### What the task requires
Of all the entries below, only the lines from the one with "Isnt the purpose" up to and including the one with "The scalp must" are to be duplicated exactly.

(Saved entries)
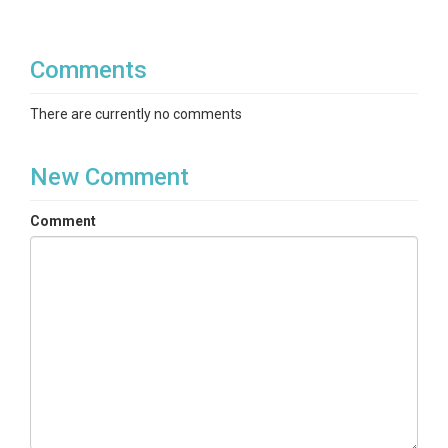
Comments
There are currently no comments
New Comment
Comment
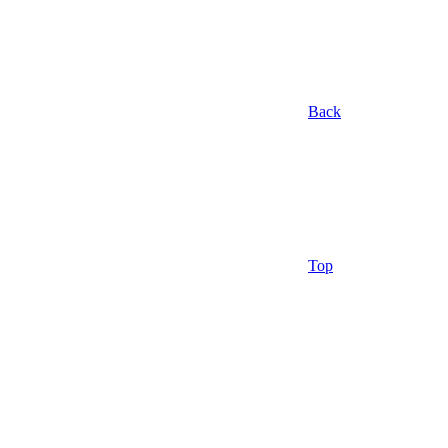
Back
Top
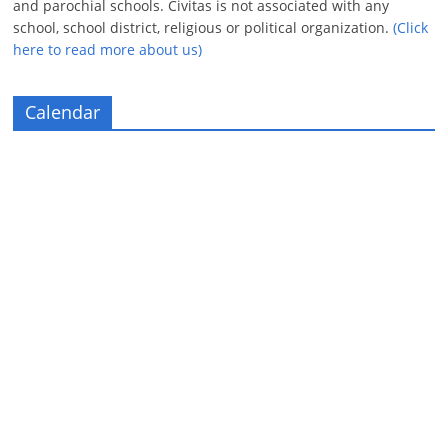
and parochial schools. Civitas is not associated with any
school, school district, religious or political organization.
(Click
here to read more about us)
Calendar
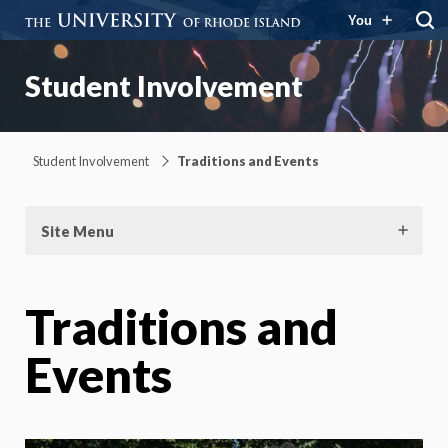
You
Student Involvement
Student Involvement
Traditions and Events
Site Menu
Traditions and
Events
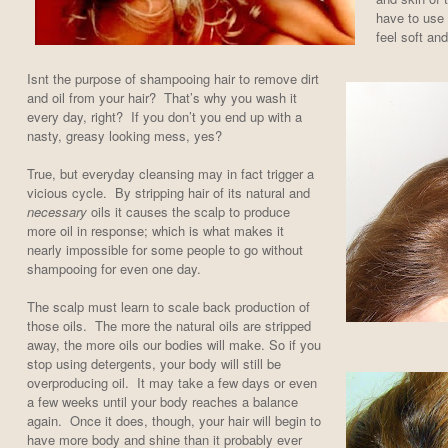
have to use 
feel soft an
Isnt the purpose of shampooing hair to remove dirt
and oil from your hair? That’s why you wash it
every day, right? If you don’t you end up with a
nasty, greasy looking mess, yes?
True, but everyday cleansing may in fact trigger a
vicious cycle. By stripping hair of its natural and
necessary
oils it causes the scalp to produce
more oil in response; which is what makes it
nearly impossible for some people to go without
shampooing for even one day.
The scalp must learn to scale back production of
those oils. The more the natural oils are stripped
away, the more oils our bodies will make. So if you
stop using detergents, your body will still be
overproducing oil. It may take a few days or even
a few weeks until your body reaches a balance
again. Once it does, though, your hair will begin to
have more body and shine than it probably ever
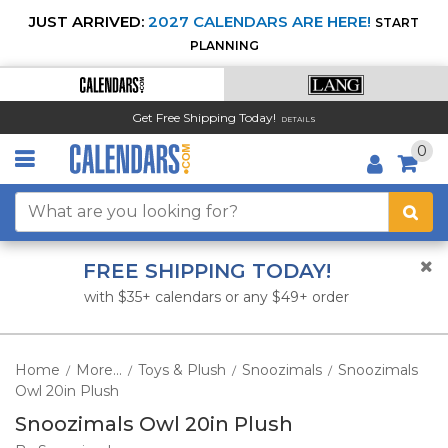
JUST ARRIVED:
2027 CALENDARS ARE HERE!
START
PLANNING
Get Free Shipping Today!
DETAILS
0
FREE SHIPPING TODAY!
with $35+ calendars or any $49+ order
Home
More...
Toys & Plush
Snoozimals
Snoozimals
/
/
/
/
Owl 20in Plush
Snoozimals Owl 20in Plush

### Reply
Isnt the purpose of shampooing hair to remove dirt
and oil from your hair? That’s why you wash it
every day, right? If you don’t you end up with a
nasty, greasy looking mess, yes?
True, but everyday cleansing may in fact trigger a
vicious cycle. By stripping hair of its natural and
necessary
oils it causes the scalp to produce
more oil in response; which is what makes it
nearly impossible for some people to go without
shampooing for even one day.
The scalp must learn to scale back production of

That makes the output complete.